In principio fu il comico genovese Maurizio Crozza ad imitarlo nella sua trasmissione “Fratelli di Crozza”. Col tempo, soprattutto in questi giorni, il governatore della Regione Campania Vincenzo De Luca è diventato simbolo indiscusso dell’ironia sui social, da Facebook a Twitter e ovviamente fino a Whatsapp. Un personaggio sopra le righe, sempre discusso, amato e odiato, che suscita simpatia in questo periodo così particolare che stiamo vivendo, chiedendo ai cittadini la massima collaborazione e minacciando interventi drastici a suon di sciabole e lanciafiamme. Meme, pupazzi parlanti, pagine Facebook come “De Luca imperatore dell’universo” (che in soli tre giorni ha raggiunto 600mila visualizzazioni totali), video e perfino un videogioco dedicato al noto “Sceriffo” ex sindaco di Salerno.
Perfino l’intramontabile modella Naomi Campbell ha postato un video di De Luca. “Alla festa di laurea ci mandiamo i Carabinieri, ma con i lanciafiamme”. Anzi: “We will send police. But with flamethrowers”. E sì, precisa Naomi Campbell, “subtitles are accurate”.

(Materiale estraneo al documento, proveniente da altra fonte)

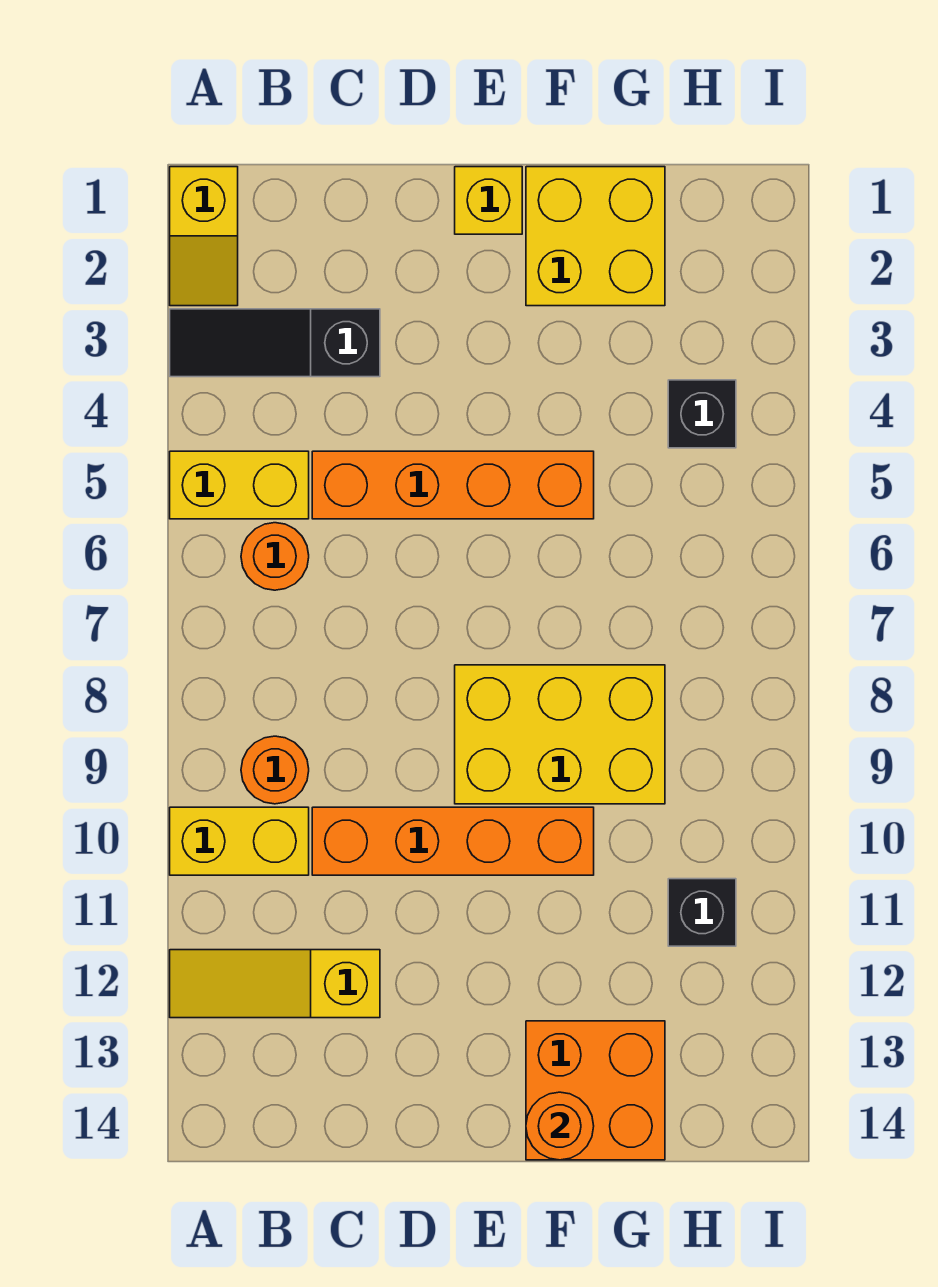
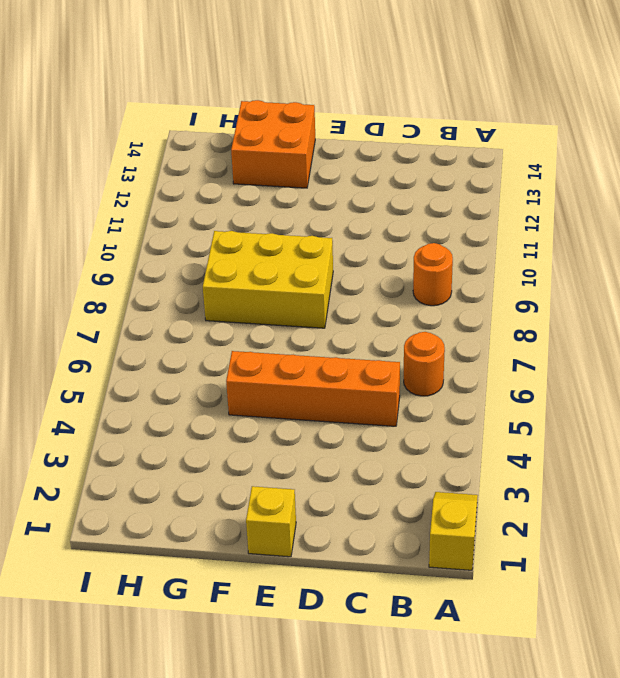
none -> black slope A3:C3 level 1 top C
none -> yellow brick A5:B5 level 1
none -> yellow brick A10:B10 level 1

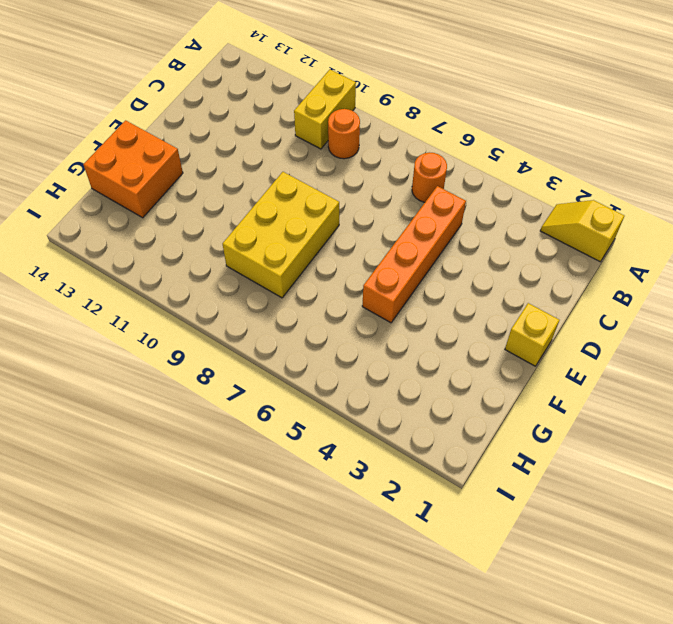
none -> black slope A3:C3 level 1 top C
none -> yellow brick A5:B5 level 1
none -> yellow slope A12:C12 level 1 top C

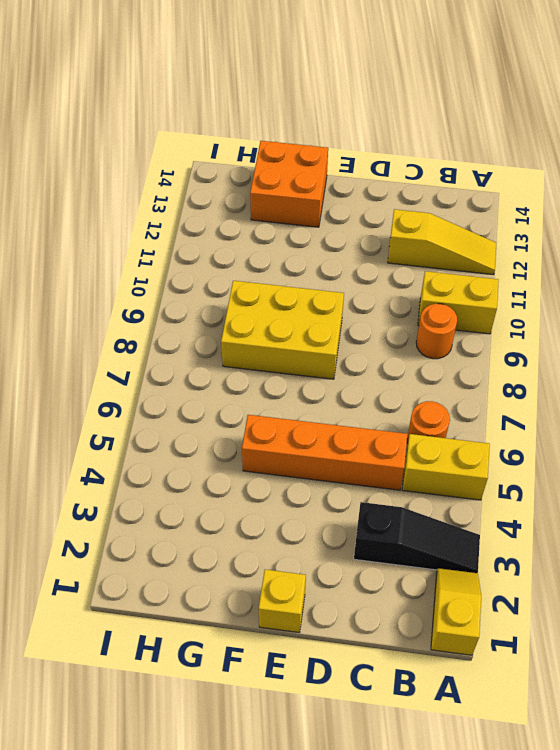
none -> orange brick C10:F10 level 1
none -> yellow brick F1:G2 level 1
none -> black brick H4 level 1

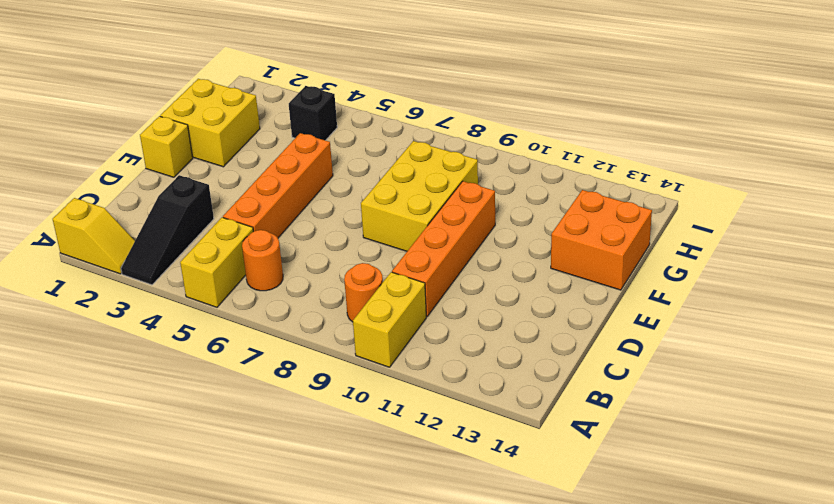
none -> yellow slope A12:C12 level 1 top C
none -> black brick H11 level 1
none -> orange round brick F14 level 2

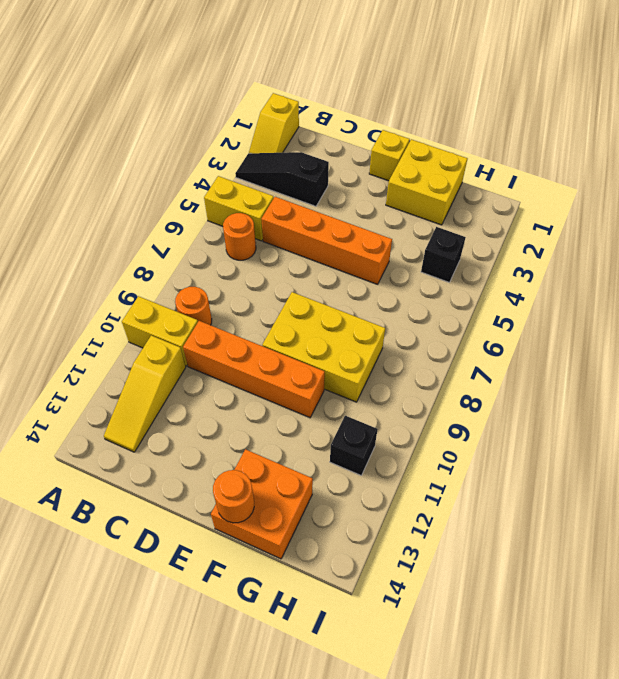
yellow slope B11:B13 level 1 top 11 -> yellow slope A12:C12 level 1 top C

Un politico con “dei tempi da grandissimo caratterista di tradizione napoletana”, ha spiegato Carlo Verdone in un’intervista concessa a Bianca Berlinguer a Carta Bianca, tempi che il regista e protagonista di tante commedie all’italiana gli invidia: “Lo invidio perché ho provato a rifare da solo un suo discorso, come un fesso dentro casa, ma non ci sono riuscito. Io sono bravo ad imitare le altre persone, ma con De Luca proprio non ci riesco”. Il presidente della Regione Campania ha il senso dello spettacolo e dei tempi teatrali, gliene va dato atto.

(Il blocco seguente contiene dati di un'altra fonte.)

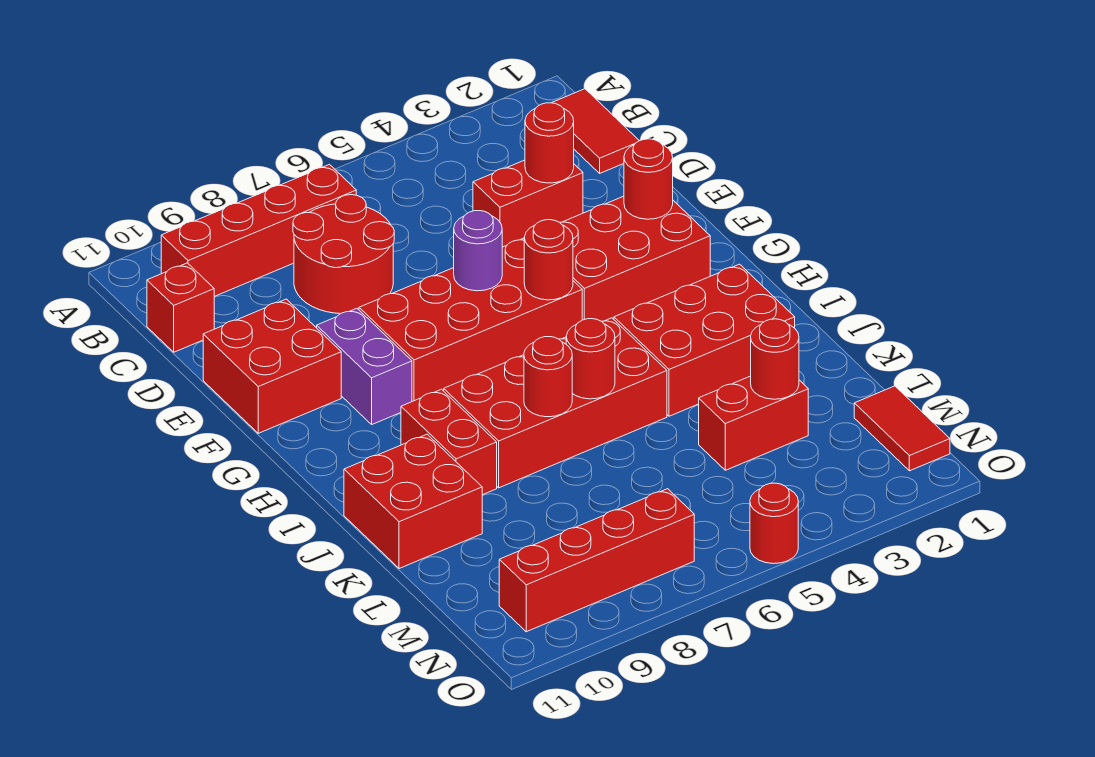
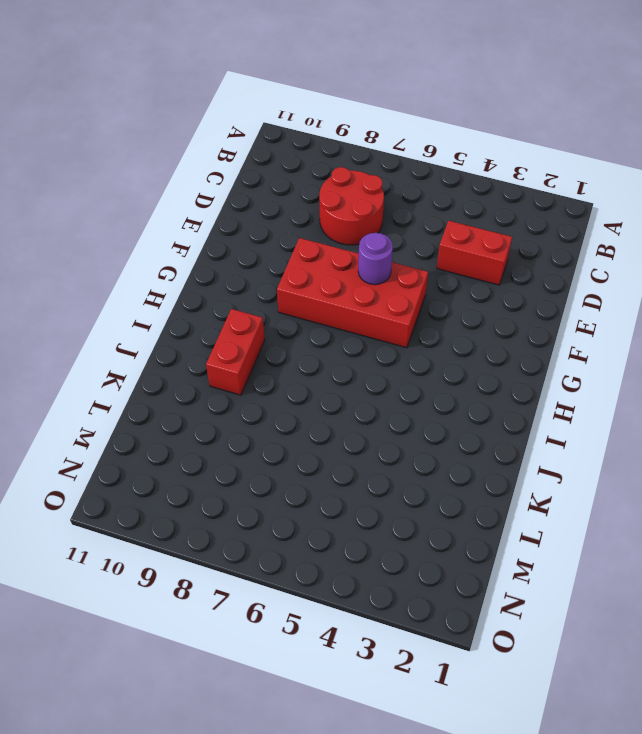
none -> red tile B1:C1 level 1
none -> red brick B7:B10 level 1
none -> red brick C11 level 1

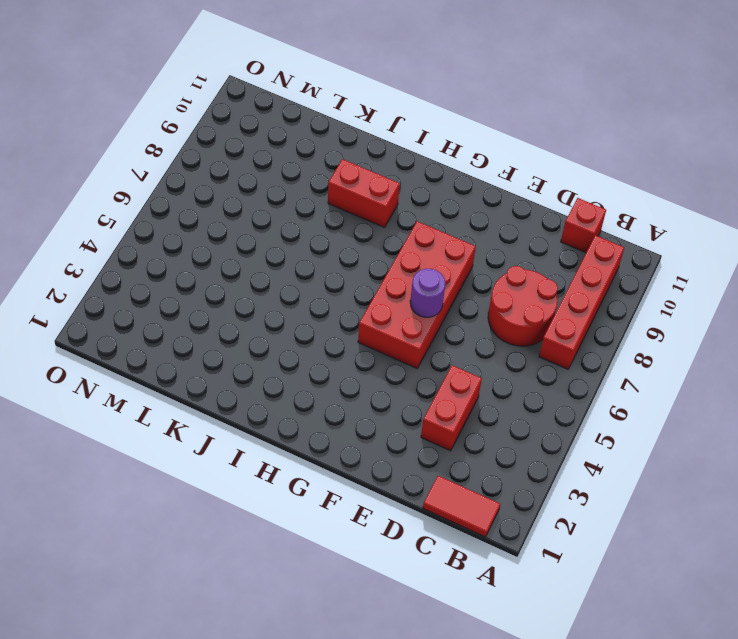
none -> red brick E10:F11 level 1
none -> red brick F2:G4 level 1
none -> purple brick F9:G9 level 1

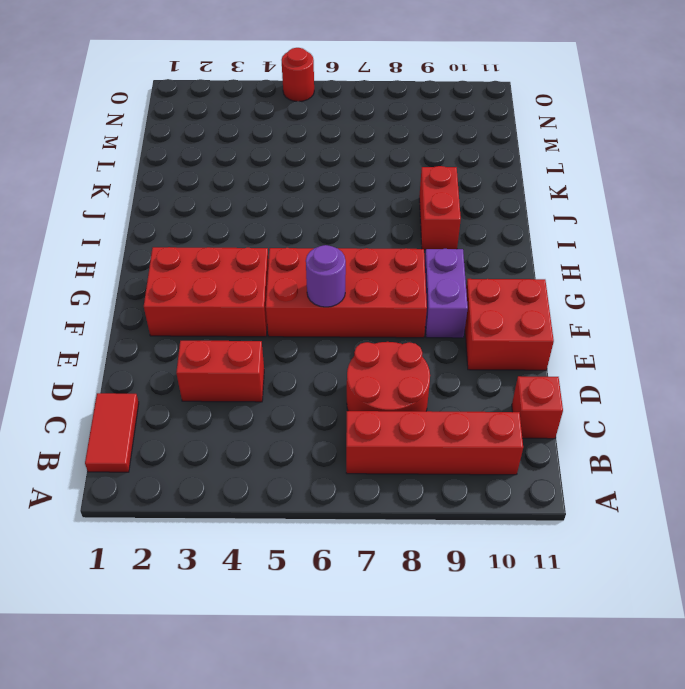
none -> red brick I2:J4 level 1
none -> red brick I5:J8 level 1
none -> red brick J10:K11 level 1

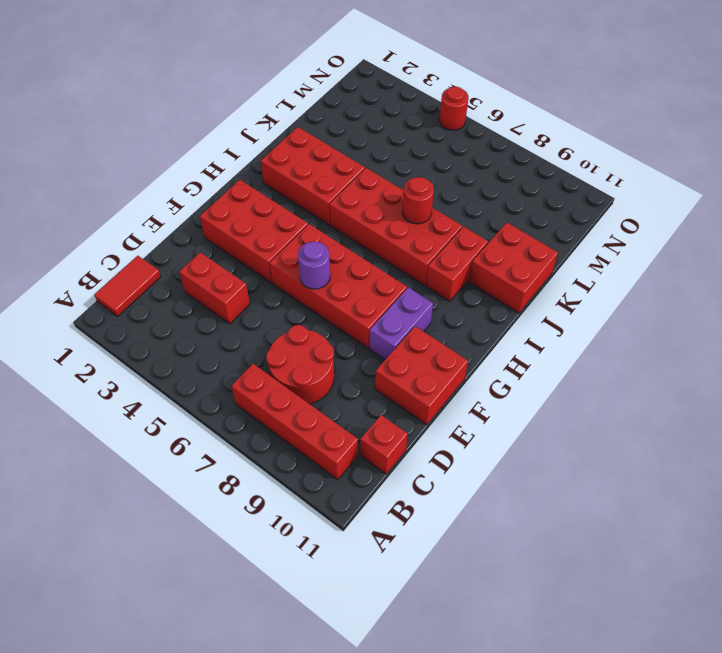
none -> red brick L3:L4 level 1
none -> red tile M1:N1 level 1
none -> red brick N7:N10 level 1

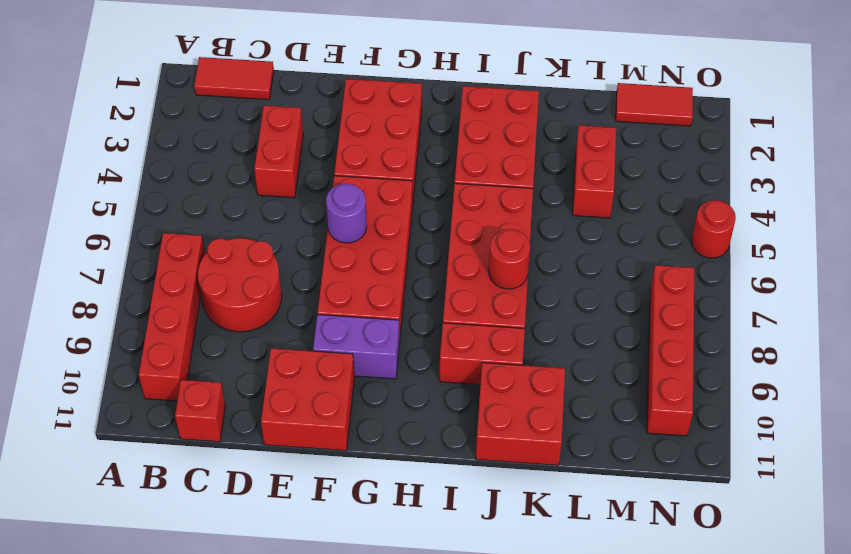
none -> red round brick D3 level 2
none -> red round brick F2 level 2
none -> red round brick G5 level 2

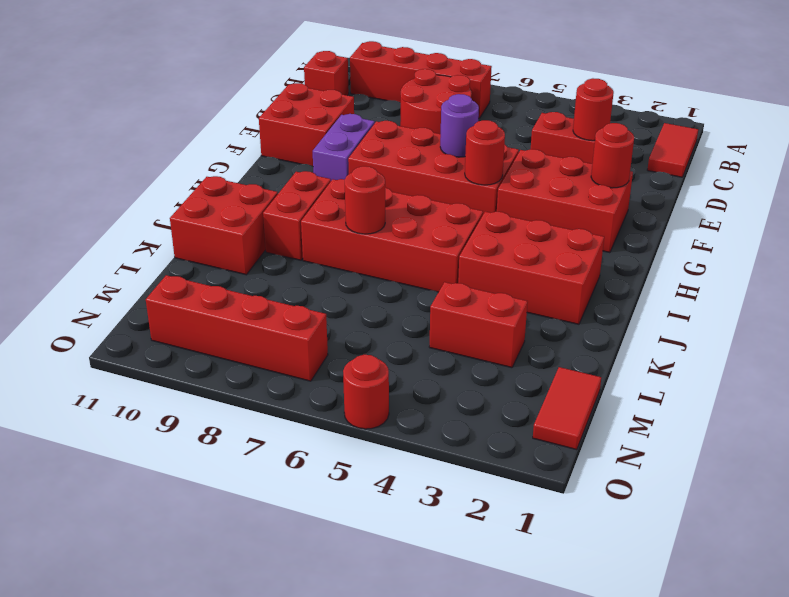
none -> red round brick J6 level 2
none -> red round brick L3 level 2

A partire dal 1993, da quando divenne sindaco di Salerno, iniziò a trasmettere i suoi perentori messaggi contro cafoni e inciviltà dalle telecamere della locale Lira Tv. Linguaggio deciso e forbito, bocca stretta, voce bassa e le mani ben poste a dominare il tavolo. Un pò battutista tagliente alla maniera anglosassone, un po’ militare prussiano severissimo e un po’ indomito dirigente sindacale. Un modello vincente: dal primo marzo a oggi Vincenzo De Luca ha raddoppiato il volume della sua pagina Facebook ed è arrivato ad oltre 680mila like. È diventato l’11esimo politico italiano più seguito, il primo tra i politici locali. E il secondo ad aver guadagnato più follower dall’inizio della crisi, dopo il premier Giuseppe Conte.

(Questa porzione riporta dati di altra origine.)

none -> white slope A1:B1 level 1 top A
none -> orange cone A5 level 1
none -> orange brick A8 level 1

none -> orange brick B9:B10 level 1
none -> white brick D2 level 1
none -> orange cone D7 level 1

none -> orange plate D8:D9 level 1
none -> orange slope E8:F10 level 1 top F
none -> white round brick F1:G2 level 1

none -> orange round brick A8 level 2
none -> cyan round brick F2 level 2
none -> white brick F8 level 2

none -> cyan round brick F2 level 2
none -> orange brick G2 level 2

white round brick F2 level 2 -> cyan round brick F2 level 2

Il politico è diventato un meme esso stesso, ora nei panni di Superman, ora del Padrino, ora del clown Pennywise della saga cinematografica “It”. “Quest’anno anche Gesù dovrà mostrarmi l’autocertificazione, se vuole risorgere bene”, dice in un meme che ormai suona verosimile. Se anche Naomi Campbell ha gradito, c’è da scommettere che la viralità di De Luca proseguirà ben oltre il prossimo 14 aprile.